**PROBLEM DETAILS**
Please answer these questions from the article on the Abeytia blog below:
1. On what afternoon did the blog go dark?
2. Which company owns the platform the blog used?
3. How many actions does Google list that it can take for violations of its community guidelines?

**SELECTED EXTRACT**
********************
On the afternoon of September 29, 2022, Jaime Abeytia’s blog suddenly went dark. Instead of blog posts, visitors to the blog received the message that the “blog has been removed.” There has been much speculation about the sudden disappearance of the Abeytia blog, with some suggesting it has been removed and Jaime Abeytia arguing that he is “working on some upgrades and a better platform” because he is “launching a podcast.” Abeytia added on his Facebook account on October 4 that when he brings back his blog “all the content will be back in its entirety.”  It should be noted that Abeytia’s first acknowledgment that his blog was suddenly shutdown was not made until after El Paso News asked him about it – five days after it went offline. Abeytia has long been controversial with several elected officials and private citizens frequently threatening to sue him for libel, slander and tortious interference.
The platform that Abeytia has been using is Blogger. It is owned by Google. Like all online platforms, Blogger has a terms-of-service that outlines the type of content they allow. Among the usual prohibitions include adult content, malware and child exploitation. Blog owners are also prohibited from harassing, bullying, or making threats, as well as posting hate speech. Because of the focus on recent controversies on the political process via online platforms, Google has also added posting “misleading content” that is “demonstrably false and could significantly undermine” the political process to its list of violations. 
Google has posted six actions it can take for violating its community guidelines. They include putting the violating content behind a warning that the content may be “sensitive,” unpublishing the post or “delete the offending content, post or blog.” Google adds that it can disable the author’s access to Blogger or their Google email account and report the user to law enforcement.
********************
**DATA RECORDS**
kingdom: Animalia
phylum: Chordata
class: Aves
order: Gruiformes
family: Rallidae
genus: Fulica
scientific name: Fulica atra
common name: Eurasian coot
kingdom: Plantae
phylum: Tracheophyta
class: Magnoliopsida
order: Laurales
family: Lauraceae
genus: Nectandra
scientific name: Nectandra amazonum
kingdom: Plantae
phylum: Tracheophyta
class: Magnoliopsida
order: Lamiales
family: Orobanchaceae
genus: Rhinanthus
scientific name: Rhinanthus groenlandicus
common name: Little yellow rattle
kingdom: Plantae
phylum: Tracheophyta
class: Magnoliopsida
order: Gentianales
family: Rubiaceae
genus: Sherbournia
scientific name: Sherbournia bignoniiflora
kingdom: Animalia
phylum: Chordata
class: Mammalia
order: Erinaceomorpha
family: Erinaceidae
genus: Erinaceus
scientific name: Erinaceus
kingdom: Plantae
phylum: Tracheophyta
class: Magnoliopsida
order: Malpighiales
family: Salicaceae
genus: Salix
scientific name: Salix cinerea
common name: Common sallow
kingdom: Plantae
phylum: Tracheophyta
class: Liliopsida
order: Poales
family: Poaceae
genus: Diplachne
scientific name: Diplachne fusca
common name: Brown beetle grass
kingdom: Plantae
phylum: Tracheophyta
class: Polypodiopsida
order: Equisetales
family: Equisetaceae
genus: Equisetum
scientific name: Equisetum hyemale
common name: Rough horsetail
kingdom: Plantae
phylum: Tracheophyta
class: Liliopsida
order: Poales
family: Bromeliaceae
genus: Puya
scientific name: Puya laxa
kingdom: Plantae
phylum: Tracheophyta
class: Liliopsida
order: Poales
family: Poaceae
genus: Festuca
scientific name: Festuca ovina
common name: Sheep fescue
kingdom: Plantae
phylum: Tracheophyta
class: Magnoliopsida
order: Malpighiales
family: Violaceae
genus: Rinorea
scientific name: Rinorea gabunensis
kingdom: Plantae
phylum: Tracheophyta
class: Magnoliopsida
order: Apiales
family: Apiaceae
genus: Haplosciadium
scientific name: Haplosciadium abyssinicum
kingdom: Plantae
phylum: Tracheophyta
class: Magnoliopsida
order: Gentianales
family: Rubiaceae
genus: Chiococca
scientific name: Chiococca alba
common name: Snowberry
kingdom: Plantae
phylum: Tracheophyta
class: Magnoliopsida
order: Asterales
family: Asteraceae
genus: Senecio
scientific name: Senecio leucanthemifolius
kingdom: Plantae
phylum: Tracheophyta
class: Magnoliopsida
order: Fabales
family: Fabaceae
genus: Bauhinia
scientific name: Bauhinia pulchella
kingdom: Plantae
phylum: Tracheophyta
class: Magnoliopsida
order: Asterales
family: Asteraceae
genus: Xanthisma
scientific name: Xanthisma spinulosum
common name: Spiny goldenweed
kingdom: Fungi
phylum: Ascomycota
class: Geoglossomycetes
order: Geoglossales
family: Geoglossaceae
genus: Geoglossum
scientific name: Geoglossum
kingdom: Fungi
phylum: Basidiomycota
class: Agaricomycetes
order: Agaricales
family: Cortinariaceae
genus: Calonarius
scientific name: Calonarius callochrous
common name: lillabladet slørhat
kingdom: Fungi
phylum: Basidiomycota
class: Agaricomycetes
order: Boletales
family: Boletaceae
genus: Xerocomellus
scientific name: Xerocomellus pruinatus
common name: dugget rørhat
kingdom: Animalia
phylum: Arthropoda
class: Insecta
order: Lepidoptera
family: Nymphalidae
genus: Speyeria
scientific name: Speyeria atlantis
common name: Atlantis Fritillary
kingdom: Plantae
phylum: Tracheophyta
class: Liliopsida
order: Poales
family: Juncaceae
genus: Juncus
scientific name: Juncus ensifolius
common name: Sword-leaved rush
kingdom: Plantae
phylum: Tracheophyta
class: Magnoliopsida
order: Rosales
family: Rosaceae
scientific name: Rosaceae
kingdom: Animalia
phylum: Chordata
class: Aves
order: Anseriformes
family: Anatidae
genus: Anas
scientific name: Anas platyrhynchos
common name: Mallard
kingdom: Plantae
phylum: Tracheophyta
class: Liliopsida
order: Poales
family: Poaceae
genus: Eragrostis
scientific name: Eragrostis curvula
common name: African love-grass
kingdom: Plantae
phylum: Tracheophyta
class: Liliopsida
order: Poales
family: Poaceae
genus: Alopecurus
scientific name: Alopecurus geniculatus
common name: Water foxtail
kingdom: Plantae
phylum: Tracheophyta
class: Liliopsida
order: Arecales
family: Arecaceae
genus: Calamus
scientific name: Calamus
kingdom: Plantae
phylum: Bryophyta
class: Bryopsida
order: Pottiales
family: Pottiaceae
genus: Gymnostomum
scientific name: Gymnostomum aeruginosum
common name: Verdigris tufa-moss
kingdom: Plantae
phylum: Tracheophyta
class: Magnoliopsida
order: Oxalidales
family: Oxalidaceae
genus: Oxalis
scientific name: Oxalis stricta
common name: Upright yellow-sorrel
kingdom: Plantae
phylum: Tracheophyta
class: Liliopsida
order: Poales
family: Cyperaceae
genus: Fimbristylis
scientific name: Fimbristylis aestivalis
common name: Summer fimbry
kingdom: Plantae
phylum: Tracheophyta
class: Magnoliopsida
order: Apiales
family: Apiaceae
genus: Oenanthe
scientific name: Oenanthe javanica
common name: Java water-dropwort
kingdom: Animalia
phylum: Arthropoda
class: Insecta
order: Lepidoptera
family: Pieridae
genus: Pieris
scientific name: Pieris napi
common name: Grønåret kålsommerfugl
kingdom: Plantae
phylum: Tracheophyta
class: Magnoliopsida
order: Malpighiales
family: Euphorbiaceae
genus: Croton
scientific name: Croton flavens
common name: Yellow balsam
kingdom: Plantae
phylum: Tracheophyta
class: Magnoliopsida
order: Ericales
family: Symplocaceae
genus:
********************
**ANSWER BELOW**
1. September 29, 2022
2. Google
3. Six